Fatma Barbarosoğlu Toplumsal Farklılıkları Yazdı

Fatma Barbarosoğlu Toplumsal Farklılıkları Yazdı

Yeni şafak yazarı Fatma Barbarosoğlu bugünkü yazısında toplumsal kutuplaşmaya değindi.

Toplumların ortak değerleri yatay ve dikey olmak üzere iki doğrultuda ilerler. Dikey durumlar fevkalade durumların ortaya çıkardığı toplumsal frekanslardır.
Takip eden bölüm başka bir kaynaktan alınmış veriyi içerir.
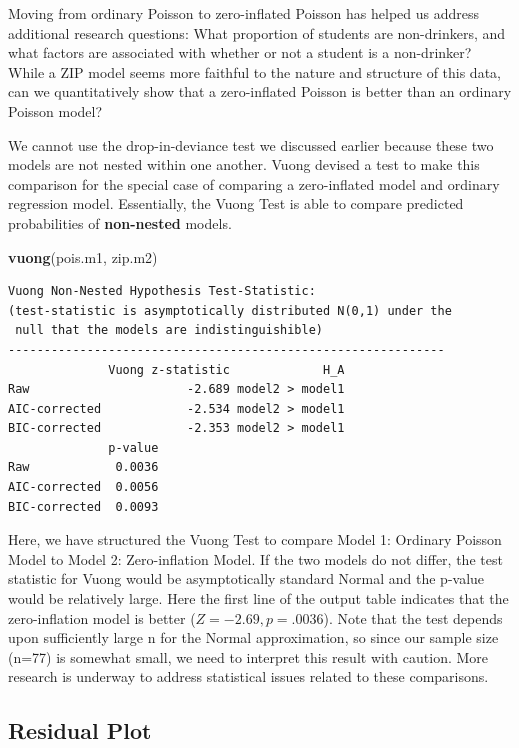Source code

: \documentclass[
]{krantz}
\newenvironment{Shaded}{\begin{snugshade}}{\end{snugshade}}
\newcommand{\FunctionTok}[1]{\textcolor[rgb]{0.27,0.27,0.27}{\textbf{#1}}}
\newcommand{\NormalTok}[1]{#1}
\begin{document}
Moving from ordinary Poisson to zero-inflated Poisson has helped us address additional research questions: What proportion of students are non-drinkers, and what factors are associated with whether or not a student is a non-drinker? While a ZIP model seems more faithful to the nature and structure of this data, can we quantitatively show that a zero-inflated Poisson is better than an ordinary Poisson model?

We cannot use the drop-in-deviance test we discussed earlier because these two models are not nested within one another. Vuong \citeyearpar{Vuong1989} devised a test to make this comparison for the special case of comparing a zero-inflated model and ordinary regression model. Essentially, the Vuong Test  is able to compare predicted probabilities of \textbf{non-nested} models.

\begin{Shaded}
\begin{Highlighting}[]
\FunctionTok{vuong}\NormalTok{(pois.m1, zip.m2)}
\end{Highlighting}
\end{Shaded}

\begin{verbatim}
Vuong Non-Nested Hypothesis Test-Statistic: 
(test-statistic is asymptotically distributed N(0,1) under the
 null that the models are indistinguishible)
-------------------------------------------------------------
              Vuong z-statistic             H_A
Raw                      -2.689 model2 > model1
AIC-corrected            -2.534 model2 > model1
BIC-corrected            -2.353 model2 > model1
              p-value
Raw            0.0036
AIC-corrected  0.0056
BIC-corrected  0.0093
\end{verbatim}

Here, we have structured the Vuong Test to compare Model 1: Ordinary Poisson Model to Model 2: Zero-inflation Model. If the two models do not differ, the test statistic for Vuong would be asymptotically standard Normal and the p-value would be relatively large. Here the first line of the output table indicates that the zero-inflation model is better (\(Z=-2.69,p=.0036\)). Note that the test depends upon sufficiently large n for the Normal approximation, so since our sample size (n=77) is somewhat small, we need to interpret this result with caution. More research is underway to address statistical issues related to these comparisons.

\subsection{Residual Plot}\label{residual-plot}
\end{document}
Yatay durumlar hayatın rutin akışıdır.
Türkiye olarak, bizi BİZ yapan enerjinin en net görüntüsünü savaş, toplumsal afetler ve kriz zamanlarında görürüz.
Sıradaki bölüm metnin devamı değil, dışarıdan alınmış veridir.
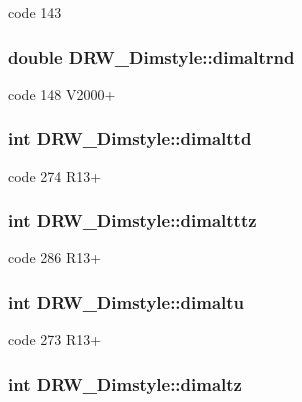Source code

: code 143 \hypertarget{classDRW__Dimstyle_a023f32391a544dc81aabadd2e163f90d}{
\subsubsection[{dimaltrnd}]{\setlength{\rightskip}{0pt plus 5cm}double D\-R\-W\-\_\-\-Dimstyle\-::dimaltrnd}}\label{classDRW__Dimstyle_a023f32391a544dc81aabadd2e163f90d}
code 148 V2000+ \hypertarget{classDRW__Dimstyle_a3856be49d2e138cc1c6605ae1bf7b14a}{
\subsubsection[{dimalttd}]{\setlength{\rightskip}{0pt plus 5cm}int D\-R\-W\-\_\-\-Dimstyle\-::dimalttd}}\label{classDRW__Dimstyle_a3856be49d2e138cc1c6605ae1bf7b14a}
code 274 R13+ \hypertarget{classDRW__Dimstyle_af4c0b630cd4485a16cafe42ddcda6b0a}{
\subsubsection[{dimaltttz}]{\setlength{\rightskip}{0pt plus 5cm}int D\-R\-W\-\_\-\-Dimstyle\-::dimaltttz}}\label{classDRW__Dimstyle_af4c0b630cd4485a16cafe42ddcda6b0a}
code 286 R13+ \hypertarget{classDRW__Dimstyle_afa6555bf1abbabe03f6a48a9b8e1026c}{
\subsubsection[{dimaltu}]{\setlength{\rightskip}{0pt plus 5cm}int D\-R\-W\-\_\-\-Dimstyle\-::dimaltu}}\label{classDRW__Dimstyle_afa6555bf1abbabe03f6a48a9b8e1026c}
code 273 R13+ \hypertarget{classDRW__Dimstyle_a841079cef255e9f6d06d7b97a28c67ec}{
\subsubsection[{dimaltz}]{\setlength{\rightskip}{0pt plus 5cm}int D\-R\-W\-\_\-\-Dimstyle\-::dimaltz}}\label{classDRW__Dimstyle_a841079cef255e9f6d06d7b97a28c67ec}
Fevkalade zamanlarda ortaya çıkan, fevkalade dayanışma ve direniş öyküleri toplumsal özgüvenimizi tazeler.
Ne acıdır ki, fevkalade zamanlarda ahlak ve sorumluluk abidesi kesilen yanımız, hayatın normal akışında tembelleşir, yaşadığı zamanı idrak edemez bir şekilde “nerde o eski güzel günler” nostaljisine kapılır. Oysa kendimizi “sıradan”ın içinde görmeye muhtacız.
Türkiye'nin ideolojik ayrımı farklı kesimlerin yatay ve dikey frekanslarda gösterdiği önceliğe, duyarlılığa dayalıdır/ayarlıdır.
Sağ milliyetçi söylemler, fevkalade durumların yaşandığı dikey doğrultu üzerinden “BİZ” tanımı ve tasviri yaparken; sol siyaset yatay düzlemin aksayan yönlerine odaklanarak, “bizden adam olmaz” şikayetinde takılı kalır.
Toplumsal düzen yatay ve dikey frekansın ortak enerjisine dayalıdır. Acıda ve tasada “BİZ” olan Türkiye'nin refah ve mutlulukta da BİZ olması gerekiyor.
Aladağ'da, dumanların içinde yitirdiğimiz 12 can üzerinden ortaya koyduğumuz “tartışma performansı”, neden refah zamanlarında BİZ olamadığımızı en net şekilde ortaya koyuyor.
Muhafazakar zihniyet, kendisini eleştirel kodlarla denetlemeyi, sol siyaset ise “hayat tarzı” avcılığından vazgeçmeyi başarmak zorunda.
Ancak o zaman tasada ve kıvançta “BİZ” olabiliriz.
II-
Son yıllarda kamu nezdinde suçlu olan bireylerin “tutuksuz yargılanması” sanki affolunmuşlar gibi bir algının oluşmasına fırsat verecek şekilde servis ediliyor.
Kamuoyu adi suçluların tutuksuz yargılanmasına karşı çok duyarlı.
Neden?
Tutuksuz yargılanan bireyler, gündelik hayatlarına devam edecek, uzayan mahkemeler ile geç gelen adalet, adalet olmaktan çıkacak korkusu ile kamuoyu teyakkuz halinde.
Kamuoyunu teyakkuz halinde bekleten ise ekran tartışmaları. Lakin ekran tartışmaları çoğu zaman kafa karışıklığına ve umutsuzluğa, ya da burası Türkiye olur böyle şeyler vurdumduymazlığına imkan hazırlıyor.
Ortaya çıkan gayri hukuki bir durumdan sonra, kamuoyu önünde yapılan tartışmalar iki minvalde ilerliyor. Bir taraftan meselenin hukuki boyutu son olayda olduğu gibi yangın yönetmeliği, yurt binası yönetmeliği üzerinden konuşuluyor, diğer taraftan da “işte bu dinci zihniyet var ya, çocuklarımızı kandırıyor” diyen 28 Şubat zihniyeti hortlatılıyor.
Oysa hepimizin cevap vermesi gereken soru şu: Sen/O/BİZ, yani bütün Türkiye, “çocuklarımız” için ne yaptık/yapıyoruz?
Çocuklar ve gençler için ne kadar itina gösteriyoruz?
Önce şuradan başlayalım: Çocuklarımız, gençlerimiz sadece “suçlu” ve “mevta” olarak girmesin haberlerimize. Onların başarılarını, ihtiyaçlarını, ideallerini, gündelik hayat sıkıntılarını ana haber bültenlerinde tekrar tekrar haber olarak görelim. Belgesel olarak görelim. Dizilerde “akan hikaye” olarak görelim.
Meydana gelen kötü olayın “kötülüğünü analiz etmek” kadar, güzel örneklerin güzelliğini nazara veren bir ekran dili inşa etmeye niyet edelim...
O çocuklar “orada” olmasın. “Burada” ve daima bizimle olsun.